Stored records
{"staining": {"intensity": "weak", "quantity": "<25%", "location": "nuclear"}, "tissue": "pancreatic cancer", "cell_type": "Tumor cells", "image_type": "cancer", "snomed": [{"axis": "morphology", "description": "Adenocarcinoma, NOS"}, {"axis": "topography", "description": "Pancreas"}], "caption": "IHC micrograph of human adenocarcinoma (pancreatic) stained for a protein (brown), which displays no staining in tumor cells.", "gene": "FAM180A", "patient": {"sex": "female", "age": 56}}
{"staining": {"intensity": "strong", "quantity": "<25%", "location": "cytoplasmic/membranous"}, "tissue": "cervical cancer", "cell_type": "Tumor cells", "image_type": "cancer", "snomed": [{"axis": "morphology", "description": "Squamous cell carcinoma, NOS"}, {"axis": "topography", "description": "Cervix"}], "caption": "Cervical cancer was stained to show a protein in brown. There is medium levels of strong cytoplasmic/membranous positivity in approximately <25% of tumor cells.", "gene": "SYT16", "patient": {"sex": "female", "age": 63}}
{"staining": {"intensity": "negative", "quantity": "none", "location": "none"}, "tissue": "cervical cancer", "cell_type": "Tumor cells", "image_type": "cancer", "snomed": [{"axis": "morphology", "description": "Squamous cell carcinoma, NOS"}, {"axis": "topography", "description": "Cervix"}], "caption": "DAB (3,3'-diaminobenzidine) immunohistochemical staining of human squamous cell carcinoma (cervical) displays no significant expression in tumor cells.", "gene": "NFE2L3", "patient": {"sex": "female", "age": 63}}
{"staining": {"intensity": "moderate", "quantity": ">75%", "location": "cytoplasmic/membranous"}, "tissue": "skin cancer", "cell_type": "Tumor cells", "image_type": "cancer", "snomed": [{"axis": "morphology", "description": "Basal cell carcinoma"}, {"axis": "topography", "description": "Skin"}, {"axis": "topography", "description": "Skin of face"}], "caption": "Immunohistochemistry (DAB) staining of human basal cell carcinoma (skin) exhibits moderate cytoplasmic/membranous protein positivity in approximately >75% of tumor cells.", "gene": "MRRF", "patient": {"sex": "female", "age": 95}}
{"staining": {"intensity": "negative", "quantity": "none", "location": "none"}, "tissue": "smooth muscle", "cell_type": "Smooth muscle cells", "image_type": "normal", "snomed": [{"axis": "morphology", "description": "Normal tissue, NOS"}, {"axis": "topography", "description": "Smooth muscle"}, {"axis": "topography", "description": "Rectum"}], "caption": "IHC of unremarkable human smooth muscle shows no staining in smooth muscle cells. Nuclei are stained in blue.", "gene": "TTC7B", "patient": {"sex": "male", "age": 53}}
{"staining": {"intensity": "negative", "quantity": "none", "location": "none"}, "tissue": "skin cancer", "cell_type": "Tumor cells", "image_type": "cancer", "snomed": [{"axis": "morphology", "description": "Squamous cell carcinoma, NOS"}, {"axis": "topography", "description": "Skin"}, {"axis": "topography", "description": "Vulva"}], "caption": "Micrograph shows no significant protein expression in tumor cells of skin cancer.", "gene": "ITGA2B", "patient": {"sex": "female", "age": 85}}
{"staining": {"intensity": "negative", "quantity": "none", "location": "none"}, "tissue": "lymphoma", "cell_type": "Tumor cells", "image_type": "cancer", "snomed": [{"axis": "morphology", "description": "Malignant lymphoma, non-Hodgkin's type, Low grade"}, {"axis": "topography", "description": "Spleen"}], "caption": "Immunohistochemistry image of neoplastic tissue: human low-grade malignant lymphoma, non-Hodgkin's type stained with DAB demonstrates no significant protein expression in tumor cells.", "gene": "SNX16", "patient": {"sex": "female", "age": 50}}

TASK: Copy out exactly the lines running from the line with "shows no significant" to the end of the records, inclusive.

THE ANSWER:
{"staining": {"intensity": "negative", "quantity": "none", "location": "none"}, "tissue": "skin cancer", "cell_type": "Tumor cells", "image_type": "cancer", "snomed": [{"axis": "morphology", "description": "Squamous cell carcinoma, NOS"}, {"axis": "topography", "description": "Skin"}, {"axis": "topography", "description": "Vulva"}], "caption": "Micrograph shows no significant protein expression in tumor cells of skin cancer.", "gene": "ITGA2B", "patient": {"sex": "female", "age": 85}}
{"staining": {"intensity": "negative", "quantity": "none", "location": "none"}, "tissue": "lymphoma", "cell_type": "Tumor cells", "image_type": "cancer", "snomed": [{"axis": "morphology", "description": "Malignant lymphoma, non-Hodgkin's type, Low grade"}, {"axis": "topography", "description": "Spleen"}], "caption": "Immunohistochemistry image of neoplastic tissue: human low-grade malignant lymphoma, non-Hodgkin's type stained with DAB demonstrates no significant protein expression in tumor cells.", "gene": "SNX16", "patient": {"sex": "female", "age": 50}}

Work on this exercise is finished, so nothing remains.